The Affordable Care Act will make getting health insurance easier for young adults. Here’s how to make the new rules work for your child.
A child grows up, leaves for college or work — and gets dumped from his or her parent’s health insurance plan.
Well, not exactly: Under provisions of the federal Affordable Care Act enacted earlier this year, young adults have a right to be carried on their parents’ health insurance policies until age 26. The provision takes effect Sept. 23.

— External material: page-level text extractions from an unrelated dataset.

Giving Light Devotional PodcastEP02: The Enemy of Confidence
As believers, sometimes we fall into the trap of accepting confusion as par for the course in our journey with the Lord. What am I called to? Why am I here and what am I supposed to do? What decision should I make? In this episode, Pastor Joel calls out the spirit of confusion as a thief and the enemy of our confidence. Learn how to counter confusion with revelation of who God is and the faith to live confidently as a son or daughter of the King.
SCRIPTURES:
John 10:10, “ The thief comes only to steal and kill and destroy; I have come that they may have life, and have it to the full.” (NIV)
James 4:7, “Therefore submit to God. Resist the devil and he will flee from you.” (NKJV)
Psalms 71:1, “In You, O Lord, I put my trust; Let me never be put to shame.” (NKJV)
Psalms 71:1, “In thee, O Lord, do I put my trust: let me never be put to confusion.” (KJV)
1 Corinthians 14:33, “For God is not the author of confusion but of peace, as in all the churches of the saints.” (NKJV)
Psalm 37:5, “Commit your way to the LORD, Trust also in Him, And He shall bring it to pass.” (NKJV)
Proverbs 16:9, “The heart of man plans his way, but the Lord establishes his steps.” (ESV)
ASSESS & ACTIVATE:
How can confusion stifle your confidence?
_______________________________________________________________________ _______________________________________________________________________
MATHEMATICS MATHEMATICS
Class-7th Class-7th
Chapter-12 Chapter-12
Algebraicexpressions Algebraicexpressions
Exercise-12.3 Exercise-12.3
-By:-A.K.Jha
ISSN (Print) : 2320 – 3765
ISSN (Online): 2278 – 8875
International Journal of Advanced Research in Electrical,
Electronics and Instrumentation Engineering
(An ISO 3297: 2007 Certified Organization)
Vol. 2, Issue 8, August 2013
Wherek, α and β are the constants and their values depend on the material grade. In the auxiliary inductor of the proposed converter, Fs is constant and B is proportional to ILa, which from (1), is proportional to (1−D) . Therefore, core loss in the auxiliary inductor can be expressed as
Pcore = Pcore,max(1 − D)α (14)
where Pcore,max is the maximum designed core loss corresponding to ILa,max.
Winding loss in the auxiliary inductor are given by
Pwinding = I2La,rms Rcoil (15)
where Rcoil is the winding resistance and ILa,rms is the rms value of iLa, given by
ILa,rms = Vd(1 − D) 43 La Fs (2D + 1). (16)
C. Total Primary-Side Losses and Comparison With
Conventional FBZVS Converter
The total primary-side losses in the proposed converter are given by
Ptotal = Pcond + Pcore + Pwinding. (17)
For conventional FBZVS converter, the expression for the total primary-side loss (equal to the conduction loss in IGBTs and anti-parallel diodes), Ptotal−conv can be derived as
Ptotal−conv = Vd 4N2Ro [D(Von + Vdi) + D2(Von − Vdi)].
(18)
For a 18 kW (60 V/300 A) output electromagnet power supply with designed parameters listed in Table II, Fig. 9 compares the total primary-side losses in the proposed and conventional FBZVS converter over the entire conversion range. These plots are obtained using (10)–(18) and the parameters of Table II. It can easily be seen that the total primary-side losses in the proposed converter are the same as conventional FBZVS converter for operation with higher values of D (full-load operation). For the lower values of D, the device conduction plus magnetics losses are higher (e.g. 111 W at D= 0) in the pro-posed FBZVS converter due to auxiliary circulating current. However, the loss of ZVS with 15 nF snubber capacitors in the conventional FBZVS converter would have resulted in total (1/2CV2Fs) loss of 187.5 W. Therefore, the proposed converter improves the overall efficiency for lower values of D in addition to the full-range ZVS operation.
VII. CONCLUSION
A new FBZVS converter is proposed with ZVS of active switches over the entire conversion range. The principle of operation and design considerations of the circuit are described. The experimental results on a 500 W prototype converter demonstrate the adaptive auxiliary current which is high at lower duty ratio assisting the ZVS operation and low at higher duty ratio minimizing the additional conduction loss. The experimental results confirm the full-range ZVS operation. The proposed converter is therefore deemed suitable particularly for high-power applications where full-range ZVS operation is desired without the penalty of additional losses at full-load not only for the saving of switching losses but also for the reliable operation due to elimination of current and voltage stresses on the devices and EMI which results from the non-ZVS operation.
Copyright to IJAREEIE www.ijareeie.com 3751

About 30% of young adults have no health insurance, according to the Department of Health and Human Services. Many have entry-level jobs that don’t provide health insurance, others cannot afford it, and still others feel they’re too healthy to bother. But doing without insurance can be a mistake, as one in six young adults experiences a chronic illness. Also, of course, anyone can suffer an accident.
If a parent has insurance that provides coverage for dependents, that coverage must be available to the parent’s children until they reach 26. A child need not live with the parent, be enrolled as a student or even be carried on the parent’s tax return as a dependent. A married child must be covered, however, though the coverage does not have to include the child’s spouse or children.
Plans must offer young adults the same coverage provided to dependents, at the same price.
So, if you or your child can benefit from the new law, what should you do?
First, check with the parent’s insurer, or employer. The law covers plans and policies that begin their yearly cycle on or after Sept. 23. While that means your plan may not accept a new enrollee for some months, many insurers have agreed to do so right away, without waiting for the start of the new plan year.
This could help avoid a gap in coverage for a young person who has recently graduated from college or become too old to be carried on the parent’s plan under the previous rules.
Second, if stop-gap coverage is not available, watch for notice of the open-enrollment period, which will be the first opportunity for an uninsured young person to get on the parent’s plan. The open-enrollment period must last at least 30 days and start no later than the first day of the new plan year.
Finally, keep an eye out for an “offer of continued enrollment” from the insurer or employer. Once this arrives, all you’ll need to do is sign up and pay. There are no medical exams or other requirements.
The whole process will be quite simple if one or both parents have insurance through work. If you have private insurance, this might be a good time to review your coverage and costs, or to look around for a better plan.
Use the shopping tool to find affordable policies, and remember that you can reduce premiums by agreeing to a higher deductible and co-pays. That can be a good option if everyone covered by the policy is healthy, but it may be better to minimize these out-of-pocket expenses of anyone on the policy is likely to need a lot of medical care.